Comparing the three possible ways to define constants (Const::Fast, Readonly, constant) I found Const::Fast to be the best. It is very light and operates directly on Perl's internal SvREADONLY. It adds almost none processing overhead. Readonly is much heavier (its implementation is quite complex) and it has a performance overhead (as its documentation clearly states). The third way, Perl's default standard constant, is annoying when concatenating strings since it doesn't interpolate.
I just converted a project consisting of 75 Perl source code files to use Const::Fast exclusively. It was an easier task than I expected. First I forgot to use "=>" in assigning the value and used "=" instead. This resulted "Type of arg 1 to Const::Fast::const must be one of [$@%]..." errors. After these were fixed I needed to change the code in approx. 15 places to use "exists" to test key presence (see documentation CAVEATS). But these steps were all. I then did some testing to verify that Const::Fast::const actually protects the data and yes, the data is protected: the program dies with "Modification of a read-only value attempted" or "Attempt to access disallowed key '*****' in a restricted hash".
Very handy module that instantly solved my problem of detecting the correct language for my website. But notice that as the documentation states if you don't provide the default language you may get an empty string returned. I just wrote "defaultLanguage" as "defaultLangauge" and got empty strings wondering what was going on ... but it was my fault!
Install the module, add a call to it into your code and you're done. Modules like this don't get much attention but they make your life with Perl a lot easier. HTTP::Date does its task and does it well while staying out of your way.
Yet another excellent CPAN module that has become a standard tool for me. And remember this statement comes from a guy that is against micro-optimization and thinks that adding print statements is a debugger. In general by using Devel::NYTProf you get a clear view of where your application spends all its time. In practice I noticed that my web application spent more time on custom string encoder than with database queries. With a few changes the time was dropped from 428Âµs/call to 11Âµs/call and I can notice that in the application response times. Thanks to Devel::NYTProf I now understand what is slow in Perl (calling substr) and what is fast (a hash lookup). But as with any profiler if you are not into all the technical stuff this module is not for you.

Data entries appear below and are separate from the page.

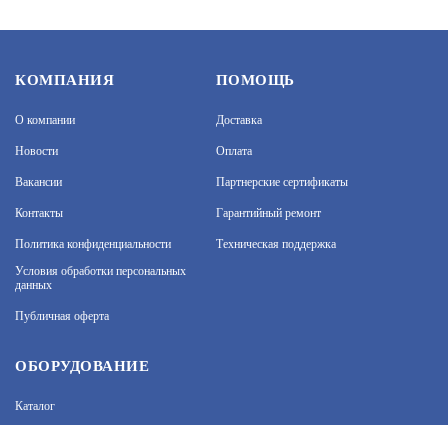
ББП РАПАН-50 (372)
КОМПАНИЯ
ПОМОЩЬ
О компании
Доставка
АРТИКУЛ: УТ000036801
Новости
Оплата
Вакансии
Партнерские сертификаты
3 390
В КОРЗИНУ
Контакты
Гарантийный ремонт
Политика конфиденциальности
Техническая поддержка
На нашем сайте используются cookie–файлы, в том
числе сервисов веб–аналитики. Используя сайт, вы
Условия обработки персональных
данных
соглашаетесь на обработку персональных данных
при помощи cookie–файлов. Подробнее об
SKAT-24-4.0 DIN (589)
Публичная оферта
обработке персональных данных вы можете узнать
в Политике конфиденциальности.
Принять и закрыть
АРТИКУЛ: УТ000070725
ОБОРУДОВАНИЕ
Каталог
9 800
В КОРЗИНУ
Прайс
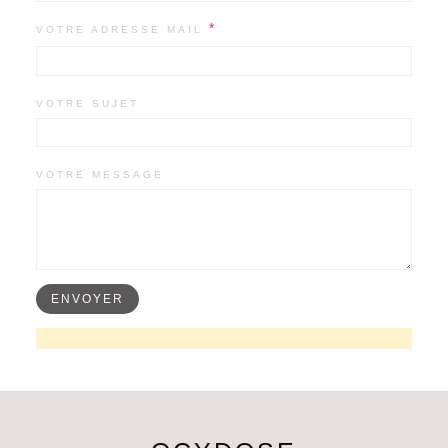
*
VOTRE ADRESSE MAIL
VOTRE SUJET
VOTRE MESSAGE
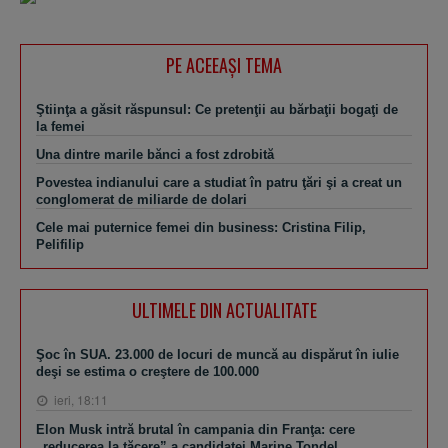
PE ACEEAŞI TEMA
Ştiinţa a găsit răspunsul: Ce pretenţii au bărbaţii bogaţi de
la femei
Una dintre marile bănci a fost zdrobită
Povestea indianului care a studiat în patru ţări şi a creat un
conglomerat de miliarde de dolari
Cele mai puternice femei din business: Cristina Filip,
Pelifilip
ULTIMELE DIN ACTUALITATE
Şoc în SUA. 23.000 de locuri de muncă au dispărut în iulie
deşi se estima o creştere de 100.000
ieri, 18:11
Elon Musk intră brutal în campania din Franţa: cere
„reducerea la tăcere” a candidatei Marine Tondel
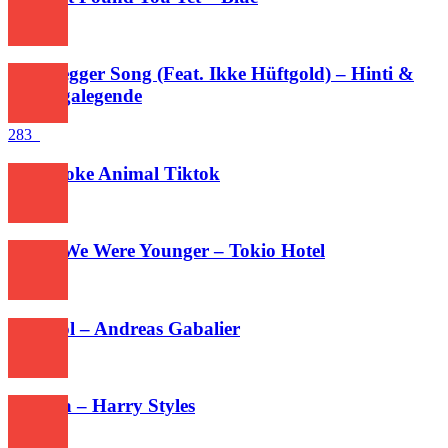
269
Hinteregger Song (Feat. Ikke Hüftgold) – Hinti &
Kreisligalegende
283
Very Coke Animal Tiktok
267
When We Were Younger – Tokio Hotel
314
Südtirol – Andreas Gabalier
1,031
Cinema – Harry Styles
272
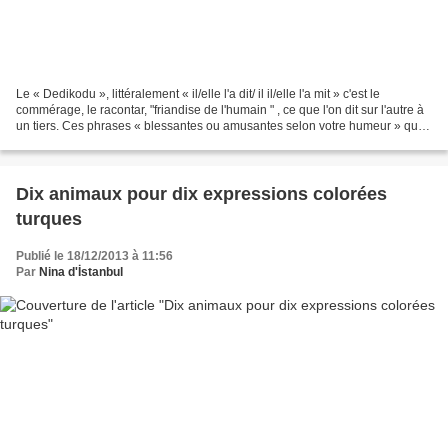
Le « Dedikodu », littéralement « il/elle l'a dit/ il il/elle l'a mit » c'est le
commérage, le racontar, "friandise de l'humain " , ce que l'on dit sur l'autre à
un tiers. Ces phrases « blessantes ou amusantes selon votre humeur » qui
vous reviennent toujours...
Dix animaux pour dix expressions colorées
turques
Publié le 18/12/2013 à 11:56
Par
Nina d'İstanbul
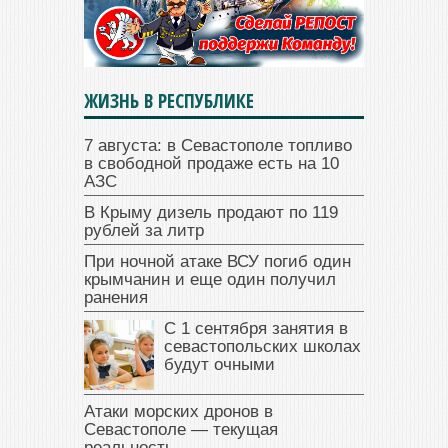
ЖИЗНЬ В РЕСПУБЛИКЕ
7 августа: в Севастополе топливо
в свободной продаже есть на 10
АЗС
В Крыму дизель продают по 119
рублей за литр
При ночной атаке ВСУ погиб один
крымчанин и еще один получил
ранения
С 1 сентября занятия в
севастопольских школах
будут очными
Атаки морских дронов в
Севастополе — текущая
реальность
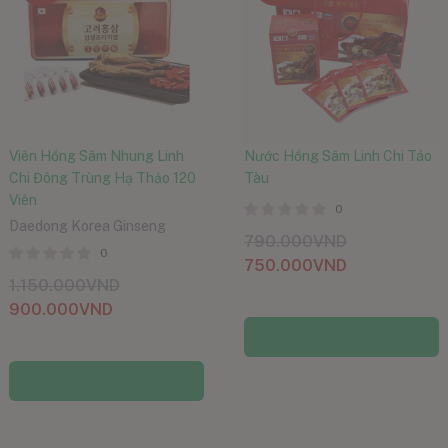
Viên Hồng Sâm Nhung Linh
Nước Hồng Sâm Linh Chi Táo
Chi Đông Trùng Hạ Thảo 120
Tàu
Viên
0
Daedong Korea Ginseng
790.000
VND
0
750.000
VND
1.150.000
VND
900.000
VND
Thêm vào giỏ hàng
Thêm vào giỏ hàng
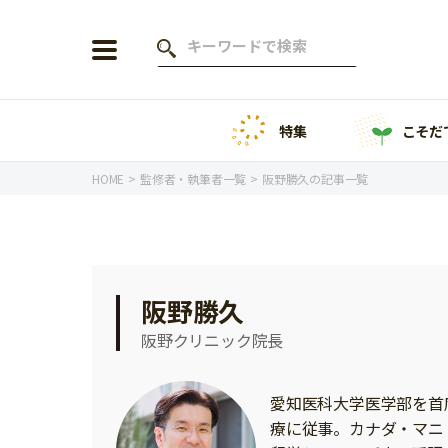
特集
こそだ
会員登録
ログイン
HOME
監修者・執筆者一覧
阪野勝久の記事一覧
年齢から探す
阪野勝久
0歳
1歳
阪野クリニック院長
特集
2歳
3歳
年中
年長
愛知医科大学医学部を首
こそだてニュース
療に従事。カナダ・マニトバ
小学1年生
小学2年生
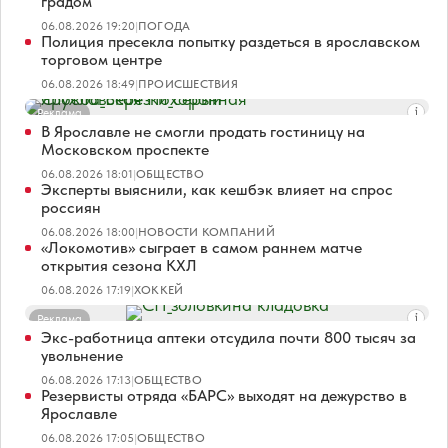
градом
06.08.2026 19:20
|
ПОГОДА
Полиция пресекла попытку раздеться в ярославском
торговом центре
06.08.2026 18:49
|
ПРОИСШЕСТВИЯ
Реклама
В Ярославле не смогли продать гостиницу на
Московском проспекте
06.08.2026 18:01
|
ОБЩЕСТВО
Эксперты выяснили, как кешбэк влияет на спрос
россиян
06.08.2026 18:00
|
НОВОСТИ КОМПАНИЙ
«Локомотив» сыграет в самом раннем матче
открытия сезона КХЛ
06.08.2026 17:19
|
ХОККЕЙ
Реклама
Экс-работница аптеки отсудила почти 800 тысяч за
увольнение
06.08.2026 17:13
|
ОБЩЕСТВО
Резервисты отряда «БАРС» выходят на дежурство в
Ярославле
06.08.2026 17:05
|
ОБЩЕСТВО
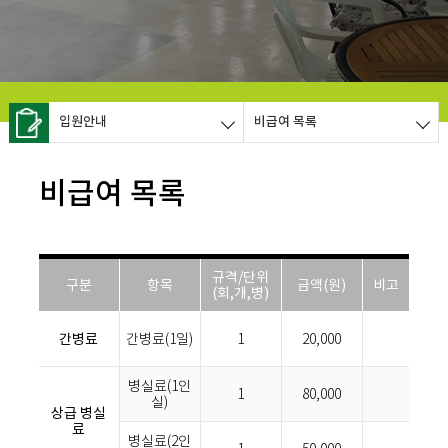
입원안내
비급여 목록
비급여 목록
규격/단위
구분
항목
금액(원)
비고
(회,개,병)
간병료
간병료(1일)
1
20,000
병실료(1인
1
80,000
실)
상급 병실
료
병실료(2인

This is the most comprehensive Perl caching module available. With this module you get a very rich interface and you are always prepared for backend changes. I just dumped my custom caching module running only on Memcached in favor of CHI. I had some issues with Memcached on Windows but now with CHI I can use file backend on Windows and Memcached backend on Linux. And in the future I might like to switch to DBI backend on both platforms. With CHI these backend changes are trivial and can be completed within a minute!
One of the core modules that I couldn't live without. Excellent feature set for relational database access. All viable relational databases on earth are supported. I've been using DBI with Oracle, Postgres and SQLite with no major issues. The user community is so huge that so far I haven't come to a question that a Google search couldn't answer.
Years have passed but Mason still stands strong! What comes to sane component-based web application frameworks with Perl embeddability there seems to be no real alternatives to Mason. Mason is very mature and the documentation is excellent (including the online book and Mason HQ). I find Mason-based applications to be more logical, easier to develop and simpler to debug than MVC alternatives. I think it is because in Mason your don't have that MVC stash variable running amok but nice components with clear call interfaces. And the best part is just to come: it's excellent to hear that Mason 2.0 appears to be under development! The early signs look very promising like using Moose under-the-hood.
It was great to discover this module. I needed to implement a ultra-fast search engine on a limited amount of data and decided to try bit vectors. Luckily there was no need to implement the algorithms by myself due to this high-quality module. The speed: simple operations complete in a few nanoseconds and complex operations is a few milliseconds on a vintage PC!
Catalyst is the current industry standard what comes to Perl MVC frameworks. Just check the number of plugins available on CPAN: just overwhelming! You really can't go wrong with Catalyst if Perl and MVC is what you need.
Mojolicious is the current state-of-the-art solution what comes to Perl and MVC frameworks. It is modern, lightweight and clever. It has the best dispatcher I've seen. The integrated templating engine is both feature-rich and runs fast. The reload option really speeds up the development. Error messages and log messages are easy to understand. Mojolicious is the major contender in the Perl MVC scene.
This is THE FASTEST template engine around. My personal test results match with Sam Graham's Perl Template Roundup. I give Xslate a big thumbs up not only because of the speed but also because of the features like object oriented syntax, Perl function API and Template Toolkit migration path.
MicroMason is an impressive piece of work. It provides Mason-like syntax but in a lighter and faster package. The performance is excellent as seen in Sam Graham's Perl Template Roundup. If you dig Mason syntax but need only the templating engine (and not the heavy-weight application framework provided by Mason) then MicroMason is the module for you.